Auskunftsrecht des Vaters über das Kind
Auch wenn du dein Kind selten siehst, hast du grundsätzlich ein Recht, über seine Entwicklung informiert zu werden. Dieser Ratgeber erklärt das Auskunftsrecht und wie du es geltend machst.
Was umfasst das Auskunftsrecht?
Ein Elternteil, der das Kind nicht regelmäßig sieht, hat bei berechtigtem Interesse grundsätzlich einen Anspruch auf Auskunft über die persönlichen Verhältnisse des Kindes – etwa zu Gesundheit, schulischer Entwicklung und Wohlergehen.
Das Auskunftsrecht besteht grundsätzlich unabhängig vom Sorgerecht und soll dir ermöglichen, am Leben deines Kindes teilzuhaben. Mehr zum Sorgerecht selbst findest du unter Sorgerecht für Väter.
Grenzen des Auskunftsrechts
Der Anspruch darf dem Kindeswohl nicht widersprechen und nicht zur Ausforschung des anderen Elternteils missbraucht werden. Es geht um sachliche Informationen über das Kind, nicht über die Lebensführung des anderen Elternteils.
So machst du das Auskunftsrecht geltend
Bitte den anderen Elternteil zunächst sachlich und schriftlich um regelmäßige Auskunft. Konkrete, ruhige Anfragen wirken besser als pauschale Forderungen.

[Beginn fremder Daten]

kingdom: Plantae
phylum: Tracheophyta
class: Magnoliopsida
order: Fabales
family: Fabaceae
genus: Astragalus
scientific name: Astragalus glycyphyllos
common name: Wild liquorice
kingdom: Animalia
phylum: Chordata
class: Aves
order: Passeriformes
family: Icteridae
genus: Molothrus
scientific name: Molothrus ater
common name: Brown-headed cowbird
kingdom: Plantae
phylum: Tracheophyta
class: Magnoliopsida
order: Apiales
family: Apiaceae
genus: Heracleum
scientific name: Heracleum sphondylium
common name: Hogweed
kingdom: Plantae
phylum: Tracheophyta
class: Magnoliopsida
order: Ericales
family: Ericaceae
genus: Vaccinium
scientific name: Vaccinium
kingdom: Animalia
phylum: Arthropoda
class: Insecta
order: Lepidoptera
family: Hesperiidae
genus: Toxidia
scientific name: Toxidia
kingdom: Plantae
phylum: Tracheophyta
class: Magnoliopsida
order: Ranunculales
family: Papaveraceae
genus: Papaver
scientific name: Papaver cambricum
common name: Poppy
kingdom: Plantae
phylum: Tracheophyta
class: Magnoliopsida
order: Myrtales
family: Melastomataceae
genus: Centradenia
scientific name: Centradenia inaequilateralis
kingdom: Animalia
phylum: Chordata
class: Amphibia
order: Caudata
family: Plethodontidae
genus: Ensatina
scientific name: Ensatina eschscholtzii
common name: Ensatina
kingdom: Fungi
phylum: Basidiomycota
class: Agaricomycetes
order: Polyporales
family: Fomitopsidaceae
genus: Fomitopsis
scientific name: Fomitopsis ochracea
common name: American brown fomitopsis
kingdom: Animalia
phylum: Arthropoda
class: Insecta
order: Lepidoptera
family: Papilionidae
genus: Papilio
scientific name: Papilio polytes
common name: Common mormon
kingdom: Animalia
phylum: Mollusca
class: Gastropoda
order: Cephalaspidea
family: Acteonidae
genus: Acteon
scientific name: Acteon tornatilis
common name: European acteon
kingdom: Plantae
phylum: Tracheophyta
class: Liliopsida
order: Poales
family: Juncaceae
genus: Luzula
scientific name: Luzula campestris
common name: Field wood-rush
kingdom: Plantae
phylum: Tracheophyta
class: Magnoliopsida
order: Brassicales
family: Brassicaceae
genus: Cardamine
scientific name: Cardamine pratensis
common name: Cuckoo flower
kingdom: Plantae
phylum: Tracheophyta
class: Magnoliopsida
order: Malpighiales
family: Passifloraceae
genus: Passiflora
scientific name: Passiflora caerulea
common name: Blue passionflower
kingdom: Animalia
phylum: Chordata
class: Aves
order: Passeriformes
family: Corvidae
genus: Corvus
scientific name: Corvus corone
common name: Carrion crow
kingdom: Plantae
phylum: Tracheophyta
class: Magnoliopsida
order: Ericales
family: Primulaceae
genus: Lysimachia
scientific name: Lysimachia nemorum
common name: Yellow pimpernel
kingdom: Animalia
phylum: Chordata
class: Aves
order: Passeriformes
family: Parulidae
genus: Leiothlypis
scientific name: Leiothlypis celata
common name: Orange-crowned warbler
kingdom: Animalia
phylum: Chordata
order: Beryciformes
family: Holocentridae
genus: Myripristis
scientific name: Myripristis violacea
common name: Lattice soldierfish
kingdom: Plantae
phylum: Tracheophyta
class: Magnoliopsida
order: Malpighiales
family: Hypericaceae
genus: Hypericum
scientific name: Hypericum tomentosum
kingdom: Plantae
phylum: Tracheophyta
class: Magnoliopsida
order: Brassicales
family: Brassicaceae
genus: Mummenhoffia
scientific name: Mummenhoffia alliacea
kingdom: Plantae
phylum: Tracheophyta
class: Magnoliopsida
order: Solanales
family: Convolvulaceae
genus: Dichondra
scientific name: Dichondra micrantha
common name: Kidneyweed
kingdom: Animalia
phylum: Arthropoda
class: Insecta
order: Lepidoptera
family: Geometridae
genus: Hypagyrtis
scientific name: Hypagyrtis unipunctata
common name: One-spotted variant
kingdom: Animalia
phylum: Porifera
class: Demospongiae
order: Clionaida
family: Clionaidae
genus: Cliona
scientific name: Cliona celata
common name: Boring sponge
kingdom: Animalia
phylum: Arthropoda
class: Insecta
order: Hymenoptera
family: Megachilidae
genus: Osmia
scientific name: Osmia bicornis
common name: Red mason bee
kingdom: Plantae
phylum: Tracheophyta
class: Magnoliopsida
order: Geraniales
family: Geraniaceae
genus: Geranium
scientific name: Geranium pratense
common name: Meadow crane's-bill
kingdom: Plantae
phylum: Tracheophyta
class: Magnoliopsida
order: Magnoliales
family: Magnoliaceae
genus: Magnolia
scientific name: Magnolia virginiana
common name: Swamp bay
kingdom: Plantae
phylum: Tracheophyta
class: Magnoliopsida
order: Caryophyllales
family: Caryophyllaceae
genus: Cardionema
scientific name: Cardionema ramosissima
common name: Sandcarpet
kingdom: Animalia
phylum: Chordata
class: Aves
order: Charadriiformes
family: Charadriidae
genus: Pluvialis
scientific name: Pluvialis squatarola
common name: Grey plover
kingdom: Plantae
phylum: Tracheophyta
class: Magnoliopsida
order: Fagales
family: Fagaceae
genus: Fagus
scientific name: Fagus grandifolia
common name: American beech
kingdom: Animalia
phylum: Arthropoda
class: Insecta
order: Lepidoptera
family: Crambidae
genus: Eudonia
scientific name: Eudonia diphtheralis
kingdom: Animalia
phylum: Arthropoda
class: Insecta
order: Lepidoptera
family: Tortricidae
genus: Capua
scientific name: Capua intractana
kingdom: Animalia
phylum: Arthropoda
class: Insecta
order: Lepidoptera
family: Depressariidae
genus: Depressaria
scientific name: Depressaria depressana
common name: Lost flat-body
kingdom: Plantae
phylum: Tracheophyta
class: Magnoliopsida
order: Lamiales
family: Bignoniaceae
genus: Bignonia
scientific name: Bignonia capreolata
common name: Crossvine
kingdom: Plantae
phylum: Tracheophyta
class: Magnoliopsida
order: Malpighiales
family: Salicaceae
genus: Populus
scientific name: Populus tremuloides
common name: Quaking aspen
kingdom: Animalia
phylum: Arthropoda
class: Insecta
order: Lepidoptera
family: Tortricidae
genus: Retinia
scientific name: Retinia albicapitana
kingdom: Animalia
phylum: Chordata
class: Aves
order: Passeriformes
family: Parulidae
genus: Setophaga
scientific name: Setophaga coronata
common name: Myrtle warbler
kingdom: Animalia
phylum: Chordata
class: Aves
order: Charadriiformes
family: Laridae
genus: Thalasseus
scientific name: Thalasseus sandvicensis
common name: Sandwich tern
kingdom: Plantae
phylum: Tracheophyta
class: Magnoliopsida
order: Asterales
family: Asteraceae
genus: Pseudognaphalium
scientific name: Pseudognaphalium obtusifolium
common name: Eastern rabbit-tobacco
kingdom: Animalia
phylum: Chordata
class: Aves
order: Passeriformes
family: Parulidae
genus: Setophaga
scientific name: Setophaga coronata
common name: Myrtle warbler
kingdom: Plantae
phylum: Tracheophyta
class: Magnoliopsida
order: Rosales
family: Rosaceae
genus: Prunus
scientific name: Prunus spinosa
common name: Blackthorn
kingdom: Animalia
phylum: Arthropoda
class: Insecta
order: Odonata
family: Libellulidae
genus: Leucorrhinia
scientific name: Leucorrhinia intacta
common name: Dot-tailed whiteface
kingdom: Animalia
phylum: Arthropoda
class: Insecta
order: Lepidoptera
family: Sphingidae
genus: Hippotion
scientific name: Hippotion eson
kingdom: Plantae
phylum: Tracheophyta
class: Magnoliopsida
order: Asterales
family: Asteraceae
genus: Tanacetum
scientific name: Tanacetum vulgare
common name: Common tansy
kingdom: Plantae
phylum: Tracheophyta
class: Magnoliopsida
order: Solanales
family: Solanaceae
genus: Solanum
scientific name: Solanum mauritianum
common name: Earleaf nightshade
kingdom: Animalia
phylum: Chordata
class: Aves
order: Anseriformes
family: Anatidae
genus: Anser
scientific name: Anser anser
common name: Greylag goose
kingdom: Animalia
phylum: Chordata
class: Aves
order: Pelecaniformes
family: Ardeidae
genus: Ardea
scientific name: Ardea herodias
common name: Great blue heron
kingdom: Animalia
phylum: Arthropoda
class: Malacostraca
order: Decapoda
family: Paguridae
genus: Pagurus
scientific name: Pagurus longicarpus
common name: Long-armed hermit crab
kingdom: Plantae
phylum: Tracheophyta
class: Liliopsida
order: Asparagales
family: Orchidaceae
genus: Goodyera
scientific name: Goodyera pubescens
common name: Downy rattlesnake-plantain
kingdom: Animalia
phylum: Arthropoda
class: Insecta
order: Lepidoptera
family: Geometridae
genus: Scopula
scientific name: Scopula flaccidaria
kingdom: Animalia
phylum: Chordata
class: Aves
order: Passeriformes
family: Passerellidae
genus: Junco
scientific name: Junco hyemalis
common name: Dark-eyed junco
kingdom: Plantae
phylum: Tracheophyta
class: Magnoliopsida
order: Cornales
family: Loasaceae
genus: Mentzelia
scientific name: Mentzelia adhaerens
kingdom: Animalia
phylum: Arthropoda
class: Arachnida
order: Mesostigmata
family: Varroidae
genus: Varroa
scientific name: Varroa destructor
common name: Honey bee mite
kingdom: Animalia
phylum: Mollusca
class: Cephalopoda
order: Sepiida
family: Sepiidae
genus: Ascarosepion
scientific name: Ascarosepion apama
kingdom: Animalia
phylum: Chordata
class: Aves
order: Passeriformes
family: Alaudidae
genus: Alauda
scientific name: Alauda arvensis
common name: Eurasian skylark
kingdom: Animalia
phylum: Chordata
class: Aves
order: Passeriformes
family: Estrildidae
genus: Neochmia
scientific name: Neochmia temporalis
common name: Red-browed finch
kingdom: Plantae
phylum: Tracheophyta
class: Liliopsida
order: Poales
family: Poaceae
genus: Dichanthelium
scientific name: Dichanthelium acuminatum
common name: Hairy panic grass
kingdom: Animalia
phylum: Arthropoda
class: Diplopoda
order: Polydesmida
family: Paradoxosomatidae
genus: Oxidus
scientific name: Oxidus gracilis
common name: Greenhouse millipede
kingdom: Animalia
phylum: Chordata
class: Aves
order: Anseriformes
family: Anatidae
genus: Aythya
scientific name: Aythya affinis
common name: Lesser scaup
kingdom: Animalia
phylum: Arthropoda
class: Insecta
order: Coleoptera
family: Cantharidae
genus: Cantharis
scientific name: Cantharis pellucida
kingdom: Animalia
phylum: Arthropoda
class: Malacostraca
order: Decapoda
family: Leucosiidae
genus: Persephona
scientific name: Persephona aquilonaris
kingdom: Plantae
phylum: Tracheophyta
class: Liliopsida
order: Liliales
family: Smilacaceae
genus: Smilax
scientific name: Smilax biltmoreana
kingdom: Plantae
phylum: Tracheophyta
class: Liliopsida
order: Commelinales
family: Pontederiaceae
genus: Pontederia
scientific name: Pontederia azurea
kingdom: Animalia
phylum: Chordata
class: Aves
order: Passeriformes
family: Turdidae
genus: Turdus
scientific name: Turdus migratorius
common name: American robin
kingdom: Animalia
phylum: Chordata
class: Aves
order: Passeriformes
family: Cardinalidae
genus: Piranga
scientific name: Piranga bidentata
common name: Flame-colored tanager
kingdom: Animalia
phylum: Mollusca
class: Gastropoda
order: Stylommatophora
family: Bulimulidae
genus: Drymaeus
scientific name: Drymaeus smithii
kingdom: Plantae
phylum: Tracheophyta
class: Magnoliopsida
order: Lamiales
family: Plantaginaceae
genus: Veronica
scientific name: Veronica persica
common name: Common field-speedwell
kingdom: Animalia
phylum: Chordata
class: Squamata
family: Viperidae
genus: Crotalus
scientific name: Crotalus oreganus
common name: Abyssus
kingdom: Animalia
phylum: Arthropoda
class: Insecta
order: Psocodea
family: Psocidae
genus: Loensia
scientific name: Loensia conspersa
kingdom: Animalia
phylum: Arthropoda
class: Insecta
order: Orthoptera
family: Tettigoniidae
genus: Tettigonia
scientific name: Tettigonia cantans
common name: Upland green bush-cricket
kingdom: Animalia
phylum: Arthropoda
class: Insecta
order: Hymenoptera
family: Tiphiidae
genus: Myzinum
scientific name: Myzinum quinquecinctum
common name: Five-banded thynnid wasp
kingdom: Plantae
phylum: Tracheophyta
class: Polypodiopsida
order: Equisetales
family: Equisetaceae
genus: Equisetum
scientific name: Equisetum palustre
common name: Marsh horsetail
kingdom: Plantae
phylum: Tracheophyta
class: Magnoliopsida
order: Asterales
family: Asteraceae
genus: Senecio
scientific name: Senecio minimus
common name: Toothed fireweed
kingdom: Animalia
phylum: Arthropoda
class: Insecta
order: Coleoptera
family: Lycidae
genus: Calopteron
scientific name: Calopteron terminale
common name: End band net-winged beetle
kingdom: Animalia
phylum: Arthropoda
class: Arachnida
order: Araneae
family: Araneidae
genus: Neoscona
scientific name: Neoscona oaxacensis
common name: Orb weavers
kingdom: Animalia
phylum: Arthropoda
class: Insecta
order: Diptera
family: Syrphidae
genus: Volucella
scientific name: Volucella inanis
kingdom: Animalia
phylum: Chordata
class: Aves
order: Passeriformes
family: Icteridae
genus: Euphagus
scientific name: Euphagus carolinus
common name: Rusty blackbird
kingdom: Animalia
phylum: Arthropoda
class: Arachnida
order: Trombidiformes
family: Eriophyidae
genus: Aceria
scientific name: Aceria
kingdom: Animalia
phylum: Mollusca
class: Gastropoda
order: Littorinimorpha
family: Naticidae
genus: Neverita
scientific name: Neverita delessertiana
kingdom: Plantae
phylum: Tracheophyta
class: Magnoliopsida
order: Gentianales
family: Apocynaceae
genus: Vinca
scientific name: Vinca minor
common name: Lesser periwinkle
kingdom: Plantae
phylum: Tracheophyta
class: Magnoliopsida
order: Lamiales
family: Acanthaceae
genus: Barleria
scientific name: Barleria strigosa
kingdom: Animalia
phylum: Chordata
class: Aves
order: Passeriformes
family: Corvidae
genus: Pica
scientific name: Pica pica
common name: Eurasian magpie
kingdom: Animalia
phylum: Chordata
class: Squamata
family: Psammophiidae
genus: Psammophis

Wird die Auskunft dauerhaft verweigert, kann das Familiengericht den Anspruch durchsetzen. Lass dich dazu anwaltlich beraten.
Anfragen und Verweigerungen dokumentieren
Halte sachlich fest, wann du um Auskunft gebeten hast und wie reagiert wurde. Eine geordnete Dokumentation belegt im Streitfall, dass du dich aktiv um Informationen bemüht hast.
Mit VaterKompass dokumentierst du deine Anfragen und die Reaktionen strukturiert.
Häufige Fragen
Habe ich als Vater ein Recht auf Auskunft über mein Kind?+
In der Regel ja. Bei berechtigtem Interesse besteht grundsätzlich ein Anspruch auf Auskunft über die persönlichen Verhältnisse des Kindes – unabhängig vom Sorgerecht. Diese Informationen ersetzen keine anwaltliche Beratung.
Was kann ich tun, wenn die Mutter die Auskunft verweigert?+
Bitte zunächst sachlich und schriftlich um Auskunft. Bei dauerhafter Verweigerung kann das Familiengericht den Anspruch durchsetzen. Dokumentiere deine Anfragen.
Welche Informationen umfasst das Auskunftsrecht?+
Sachliche Informationen über das Kind, etwa zu Gesundheit, schulischer Entwicklung und Wohlergehen – nicht über die Lebensführung des anderen Elternteils.
Hinweis: Diese Informationen dienen der Orientierung und ersetzen keine anwaltliche Beratung. Für eine verbindliche Einschätzung deines Falls wende dich an einen Fachanwalt für Familienrecht.